[Saved data entries]
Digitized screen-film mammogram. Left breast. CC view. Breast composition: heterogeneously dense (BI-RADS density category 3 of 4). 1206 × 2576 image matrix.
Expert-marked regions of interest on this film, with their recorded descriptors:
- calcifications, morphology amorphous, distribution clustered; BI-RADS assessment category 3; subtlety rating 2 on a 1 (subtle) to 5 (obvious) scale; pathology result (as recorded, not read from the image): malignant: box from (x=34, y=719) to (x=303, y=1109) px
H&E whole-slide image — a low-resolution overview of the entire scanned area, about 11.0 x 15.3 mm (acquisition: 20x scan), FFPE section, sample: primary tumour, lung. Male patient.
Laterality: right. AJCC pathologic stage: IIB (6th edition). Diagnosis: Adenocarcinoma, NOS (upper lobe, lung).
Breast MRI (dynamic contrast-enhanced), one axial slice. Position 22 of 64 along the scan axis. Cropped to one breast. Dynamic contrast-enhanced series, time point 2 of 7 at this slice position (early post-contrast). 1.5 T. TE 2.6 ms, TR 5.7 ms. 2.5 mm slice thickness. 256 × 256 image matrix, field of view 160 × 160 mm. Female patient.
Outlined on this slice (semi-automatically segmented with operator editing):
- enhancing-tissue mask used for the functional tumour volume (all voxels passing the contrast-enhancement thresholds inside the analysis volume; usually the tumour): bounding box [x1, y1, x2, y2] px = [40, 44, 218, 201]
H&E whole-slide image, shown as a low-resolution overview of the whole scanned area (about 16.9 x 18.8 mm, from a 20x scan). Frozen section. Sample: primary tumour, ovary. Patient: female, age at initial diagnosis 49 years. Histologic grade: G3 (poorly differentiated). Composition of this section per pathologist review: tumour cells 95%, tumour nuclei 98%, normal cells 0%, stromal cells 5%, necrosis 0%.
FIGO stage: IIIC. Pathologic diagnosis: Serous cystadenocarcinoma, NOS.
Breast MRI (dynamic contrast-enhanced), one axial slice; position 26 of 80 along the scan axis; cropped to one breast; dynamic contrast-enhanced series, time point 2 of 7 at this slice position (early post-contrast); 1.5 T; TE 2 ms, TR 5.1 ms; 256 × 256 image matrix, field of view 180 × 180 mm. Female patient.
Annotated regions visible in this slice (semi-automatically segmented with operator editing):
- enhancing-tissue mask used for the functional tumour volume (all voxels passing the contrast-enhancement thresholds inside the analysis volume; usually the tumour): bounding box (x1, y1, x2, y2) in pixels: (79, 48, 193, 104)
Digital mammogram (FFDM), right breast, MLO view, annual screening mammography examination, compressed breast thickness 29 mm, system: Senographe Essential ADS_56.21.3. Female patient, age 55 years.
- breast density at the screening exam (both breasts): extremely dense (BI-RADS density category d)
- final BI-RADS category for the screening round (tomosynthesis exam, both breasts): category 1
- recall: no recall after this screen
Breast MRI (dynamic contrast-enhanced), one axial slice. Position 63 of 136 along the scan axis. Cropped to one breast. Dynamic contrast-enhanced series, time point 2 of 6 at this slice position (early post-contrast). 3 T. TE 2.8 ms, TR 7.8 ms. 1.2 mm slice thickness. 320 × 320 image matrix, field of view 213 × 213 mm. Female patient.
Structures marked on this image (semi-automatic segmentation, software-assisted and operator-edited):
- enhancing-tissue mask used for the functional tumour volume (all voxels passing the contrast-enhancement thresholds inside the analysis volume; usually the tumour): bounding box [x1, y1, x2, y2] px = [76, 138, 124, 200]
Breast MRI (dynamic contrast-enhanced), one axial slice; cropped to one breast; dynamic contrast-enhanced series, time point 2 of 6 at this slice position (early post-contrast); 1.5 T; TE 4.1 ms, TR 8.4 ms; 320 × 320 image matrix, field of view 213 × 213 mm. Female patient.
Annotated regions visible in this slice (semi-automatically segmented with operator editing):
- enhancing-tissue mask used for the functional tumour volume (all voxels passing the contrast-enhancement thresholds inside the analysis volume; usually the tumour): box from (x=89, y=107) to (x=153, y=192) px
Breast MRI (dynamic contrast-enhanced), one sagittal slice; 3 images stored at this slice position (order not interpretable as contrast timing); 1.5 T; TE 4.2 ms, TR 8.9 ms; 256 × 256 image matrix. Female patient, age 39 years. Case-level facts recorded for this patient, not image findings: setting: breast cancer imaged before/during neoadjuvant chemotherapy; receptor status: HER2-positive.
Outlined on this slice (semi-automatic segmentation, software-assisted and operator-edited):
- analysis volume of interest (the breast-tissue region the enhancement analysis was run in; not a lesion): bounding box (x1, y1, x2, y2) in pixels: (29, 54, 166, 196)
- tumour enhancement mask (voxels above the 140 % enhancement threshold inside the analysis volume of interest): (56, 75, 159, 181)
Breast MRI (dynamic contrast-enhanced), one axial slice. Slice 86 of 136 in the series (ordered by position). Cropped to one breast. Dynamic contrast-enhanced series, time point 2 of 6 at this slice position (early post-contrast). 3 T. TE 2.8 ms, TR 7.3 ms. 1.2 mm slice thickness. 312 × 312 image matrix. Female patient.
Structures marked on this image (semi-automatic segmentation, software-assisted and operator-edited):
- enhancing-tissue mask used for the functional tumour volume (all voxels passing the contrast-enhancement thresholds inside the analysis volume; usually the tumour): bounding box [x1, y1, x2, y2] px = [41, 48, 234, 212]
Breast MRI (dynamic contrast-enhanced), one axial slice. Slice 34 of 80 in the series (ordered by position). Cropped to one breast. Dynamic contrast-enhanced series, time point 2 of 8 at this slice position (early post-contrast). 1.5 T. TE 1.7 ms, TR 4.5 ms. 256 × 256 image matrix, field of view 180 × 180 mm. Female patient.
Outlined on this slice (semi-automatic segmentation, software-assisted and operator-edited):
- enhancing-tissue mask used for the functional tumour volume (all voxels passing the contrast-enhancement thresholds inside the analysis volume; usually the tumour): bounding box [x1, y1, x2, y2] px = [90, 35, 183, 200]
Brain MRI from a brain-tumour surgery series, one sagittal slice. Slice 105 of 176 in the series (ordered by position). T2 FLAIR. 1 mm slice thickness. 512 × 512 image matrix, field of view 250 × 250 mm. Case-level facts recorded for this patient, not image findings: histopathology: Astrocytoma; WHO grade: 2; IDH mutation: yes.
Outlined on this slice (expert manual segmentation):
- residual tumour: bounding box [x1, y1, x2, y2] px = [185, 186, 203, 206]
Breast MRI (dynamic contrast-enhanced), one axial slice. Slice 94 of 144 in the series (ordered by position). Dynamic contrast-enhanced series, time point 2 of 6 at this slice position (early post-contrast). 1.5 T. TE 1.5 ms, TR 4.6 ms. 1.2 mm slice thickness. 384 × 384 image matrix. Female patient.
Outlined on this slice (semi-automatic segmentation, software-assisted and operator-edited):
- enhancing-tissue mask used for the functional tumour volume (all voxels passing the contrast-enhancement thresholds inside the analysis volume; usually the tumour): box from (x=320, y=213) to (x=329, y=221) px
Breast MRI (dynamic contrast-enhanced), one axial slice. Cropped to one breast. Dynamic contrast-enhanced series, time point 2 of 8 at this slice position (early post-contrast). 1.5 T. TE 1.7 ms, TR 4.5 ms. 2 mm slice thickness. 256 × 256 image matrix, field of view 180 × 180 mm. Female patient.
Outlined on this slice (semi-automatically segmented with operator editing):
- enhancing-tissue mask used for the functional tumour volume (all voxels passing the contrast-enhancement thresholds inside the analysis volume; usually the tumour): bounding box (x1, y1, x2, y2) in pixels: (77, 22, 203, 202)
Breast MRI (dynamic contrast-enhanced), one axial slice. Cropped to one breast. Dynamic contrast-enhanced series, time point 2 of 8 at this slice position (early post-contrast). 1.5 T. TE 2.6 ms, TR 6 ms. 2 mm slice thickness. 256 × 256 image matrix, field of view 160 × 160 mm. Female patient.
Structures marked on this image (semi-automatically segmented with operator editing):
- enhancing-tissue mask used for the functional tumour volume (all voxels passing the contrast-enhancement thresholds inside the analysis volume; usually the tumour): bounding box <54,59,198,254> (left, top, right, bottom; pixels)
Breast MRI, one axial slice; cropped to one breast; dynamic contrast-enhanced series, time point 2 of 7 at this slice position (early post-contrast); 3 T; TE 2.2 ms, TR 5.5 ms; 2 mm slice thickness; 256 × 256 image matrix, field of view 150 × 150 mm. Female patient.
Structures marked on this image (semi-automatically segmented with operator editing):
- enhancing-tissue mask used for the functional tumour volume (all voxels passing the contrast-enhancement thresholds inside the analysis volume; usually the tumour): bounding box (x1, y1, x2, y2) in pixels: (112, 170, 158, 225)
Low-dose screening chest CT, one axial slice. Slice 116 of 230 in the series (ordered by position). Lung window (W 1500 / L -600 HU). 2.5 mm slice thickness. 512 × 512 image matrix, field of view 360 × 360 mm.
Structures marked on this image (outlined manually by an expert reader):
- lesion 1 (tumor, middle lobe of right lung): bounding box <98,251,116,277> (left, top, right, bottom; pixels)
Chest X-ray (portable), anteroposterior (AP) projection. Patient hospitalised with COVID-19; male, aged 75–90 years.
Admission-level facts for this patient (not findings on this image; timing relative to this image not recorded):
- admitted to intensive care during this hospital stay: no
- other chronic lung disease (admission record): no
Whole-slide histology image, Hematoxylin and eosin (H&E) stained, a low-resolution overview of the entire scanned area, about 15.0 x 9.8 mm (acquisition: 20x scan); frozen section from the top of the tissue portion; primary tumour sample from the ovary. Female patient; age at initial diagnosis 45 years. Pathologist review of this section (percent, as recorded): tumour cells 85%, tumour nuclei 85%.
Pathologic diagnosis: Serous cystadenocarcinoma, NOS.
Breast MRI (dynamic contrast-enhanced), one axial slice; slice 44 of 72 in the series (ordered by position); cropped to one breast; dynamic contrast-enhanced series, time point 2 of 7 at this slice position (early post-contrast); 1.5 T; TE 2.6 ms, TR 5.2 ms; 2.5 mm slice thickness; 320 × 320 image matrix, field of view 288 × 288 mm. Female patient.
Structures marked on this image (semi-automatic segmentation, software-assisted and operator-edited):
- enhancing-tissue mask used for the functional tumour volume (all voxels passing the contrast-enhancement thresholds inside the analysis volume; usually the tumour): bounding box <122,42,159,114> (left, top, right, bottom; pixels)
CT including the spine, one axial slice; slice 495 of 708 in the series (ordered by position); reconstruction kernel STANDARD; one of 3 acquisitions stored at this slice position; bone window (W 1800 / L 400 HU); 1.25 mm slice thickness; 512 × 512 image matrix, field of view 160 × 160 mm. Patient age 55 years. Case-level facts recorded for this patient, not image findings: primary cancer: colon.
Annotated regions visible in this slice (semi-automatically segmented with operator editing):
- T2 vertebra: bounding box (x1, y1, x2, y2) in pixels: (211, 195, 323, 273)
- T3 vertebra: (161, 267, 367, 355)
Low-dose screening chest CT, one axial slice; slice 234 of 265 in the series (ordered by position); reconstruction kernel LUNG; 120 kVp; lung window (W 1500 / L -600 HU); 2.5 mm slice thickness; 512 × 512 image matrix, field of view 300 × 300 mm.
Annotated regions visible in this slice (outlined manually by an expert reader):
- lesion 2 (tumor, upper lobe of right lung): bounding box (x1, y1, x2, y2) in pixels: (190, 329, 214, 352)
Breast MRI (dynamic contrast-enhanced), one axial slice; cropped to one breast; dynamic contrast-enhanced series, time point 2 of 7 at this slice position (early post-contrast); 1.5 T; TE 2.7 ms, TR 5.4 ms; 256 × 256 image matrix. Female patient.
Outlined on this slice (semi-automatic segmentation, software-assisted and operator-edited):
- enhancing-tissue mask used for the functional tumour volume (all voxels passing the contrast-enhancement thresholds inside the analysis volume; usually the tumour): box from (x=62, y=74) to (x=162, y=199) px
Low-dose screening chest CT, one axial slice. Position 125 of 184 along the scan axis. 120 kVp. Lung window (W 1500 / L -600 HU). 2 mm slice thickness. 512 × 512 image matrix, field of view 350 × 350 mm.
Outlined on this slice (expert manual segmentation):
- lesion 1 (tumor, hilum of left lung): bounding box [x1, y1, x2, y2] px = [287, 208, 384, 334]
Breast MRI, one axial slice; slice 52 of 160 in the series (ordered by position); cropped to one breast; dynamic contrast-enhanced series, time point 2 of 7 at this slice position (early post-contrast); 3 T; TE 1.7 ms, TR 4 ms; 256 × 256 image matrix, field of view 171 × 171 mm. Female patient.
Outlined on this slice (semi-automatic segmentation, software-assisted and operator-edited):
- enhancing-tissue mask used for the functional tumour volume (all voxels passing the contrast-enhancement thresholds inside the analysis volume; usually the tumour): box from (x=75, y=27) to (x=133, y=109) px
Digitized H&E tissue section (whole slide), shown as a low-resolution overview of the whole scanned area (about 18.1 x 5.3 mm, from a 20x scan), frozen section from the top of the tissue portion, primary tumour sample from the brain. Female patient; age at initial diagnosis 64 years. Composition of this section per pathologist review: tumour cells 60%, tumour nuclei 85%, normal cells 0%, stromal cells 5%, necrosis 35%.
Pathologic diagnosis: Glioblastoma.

ABOUT THIS EXERCISE: Where a line of the data includes the string "breasts", list that line.

TASK SOLUTION:
- breast density at the screening exam (both breasts): extremely dense (BI-RADS density category d)
- final BI-RADS category for the screening round (tomosynthesis exam, both breasts): category 1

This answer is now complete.